1)ITスキル標準を活用する際の目的にかかわる論点

  • 戦略もなく、単にITスキル標準のフレームを当てはめることしか考えられていない事例が多い
  • 個人の視点でITスキル標準を見ていないケースが多々あり、個人のモチベーション低下を招いている

2)スキル標準の適用方法にかかわる論点

  • ITスキル標準は、あくまでも標準であり、これをすべて自社に組み込む必要はない」というメッセージがうまく伝わっていない
  • 「ITスキル標準をどのように活用すればよいのか?」という点を説明できるガイドが少ない。またはあったとしても、それが知られていない

3)人材育成の方法や環境、成熟度にかかわる論点

  • 人材育成が各企業で軽視されていることが多く、ITスキル標準もあまり重視されていない
  • 教育機関があまり深く理解せずに、「ITスキル準拠」とうたった研修コースを提供している

 この論点で指摘されたような状況を生んだ原因としては、「ITスキル標準センター側の説明不足」と「利用する側の認識不足」という点につきます。そしてさらには、「分かりにくいITスキル標準」というのがその根本原因になっているのです。ちなみにこれらは、ITベンダ企業側の状況です。ユーザー企業においては、いまだに問題にすらなっていないというのが現状です。
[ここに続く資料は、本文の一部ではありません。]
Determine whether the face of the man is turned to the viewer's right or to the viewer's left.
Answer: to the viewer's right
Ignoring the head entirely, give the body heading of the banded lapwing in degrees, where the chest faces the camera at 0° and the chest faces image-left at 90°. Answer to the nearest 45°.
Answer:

 逆にいえば、ユーザー企業が理解できるようになれば、ITスキル標準は一気に普及する可能性があるのです。例えば、ITベンダの選定や評価において、このITスキル標準が1つの分かりやすい「ものさし」になっていけば、IT業界における健全な発展が期待できるのではないかと考えるのです。
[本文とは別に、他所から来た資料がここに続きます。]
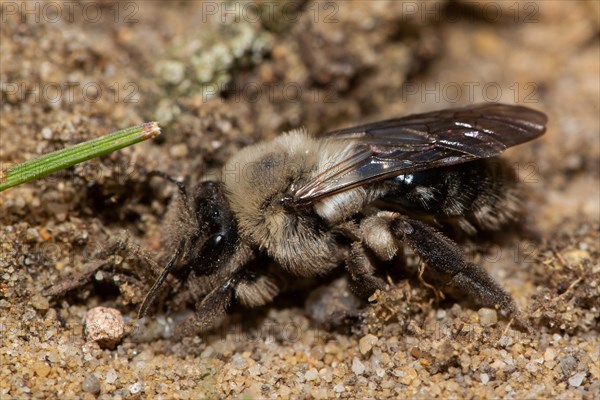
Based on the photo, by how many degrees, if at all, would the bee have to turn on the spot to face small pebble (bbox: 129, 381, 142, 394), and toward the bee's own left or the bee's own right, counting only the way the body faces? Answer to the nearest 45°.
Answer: approximately 45° to the bee's own left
 こういった議論を踏まえ、本協議会では以下に示すような運営活動の方向性が示されました。

1)ITスキル標準の改訂

⇒2006年3月には、より分かりやすく整理されたバージョン2.0が公開される予定です

2)経営者向けITスキル標準概説書の策定

⇒人材育成は経営戦略とも密接に関係するという前提で、経営者にITスキル標準をきちんと理解してもらおうというアプローチです

3)プロフェッショナルコミュニティ活動の充実

⇒こちらは後で詳しく説明します

4)各種ガイドラインの策定

⇒研修ガイドライン、育成・評価ガイドラインなど、より実際の人材育成に活用できるガイドラインを充実させます

5)人材育成・管理の在り方の検討

⇒人材に関する検討は、企業の中ではある特定の組織だけでは取り組むことが困難なテーマであるということで、ITガバナンスを見据えた人材戦略について継続的に検討し、ITスキル標準をその1つの手掛かりにできればということです。
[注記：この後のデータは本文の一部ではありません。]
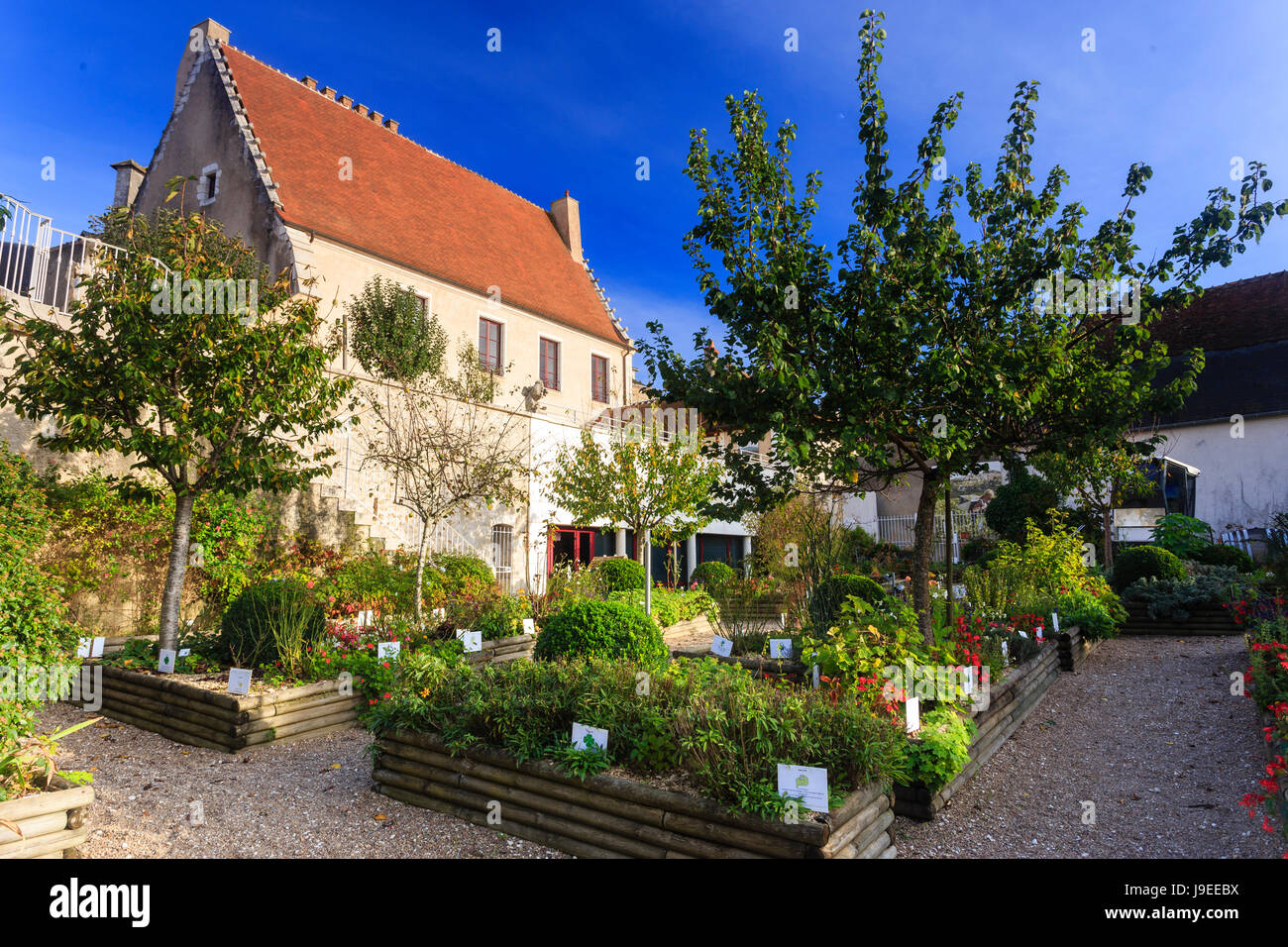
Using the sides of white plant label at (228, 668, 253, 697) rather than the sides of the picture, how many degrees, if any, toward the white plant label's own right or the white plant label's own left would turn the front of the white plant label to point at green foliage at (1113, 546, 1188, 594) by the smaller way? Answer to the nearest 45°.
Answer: approximately 90° to the white plant label's own left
 以上のように、ITスキル標準は課題が山積みの状態です。しかし企業組織にとっては避けて通れない課題を洗い出すきっかけにもなり得るというのが、今回の報告で明らかになりました。また、今回の運営活動の方向性は、ITスキル標準センターにおけるコミットメントでもあります。今後のITスキル標準センターの活動が非常に楽しみであるともいえるでしょう。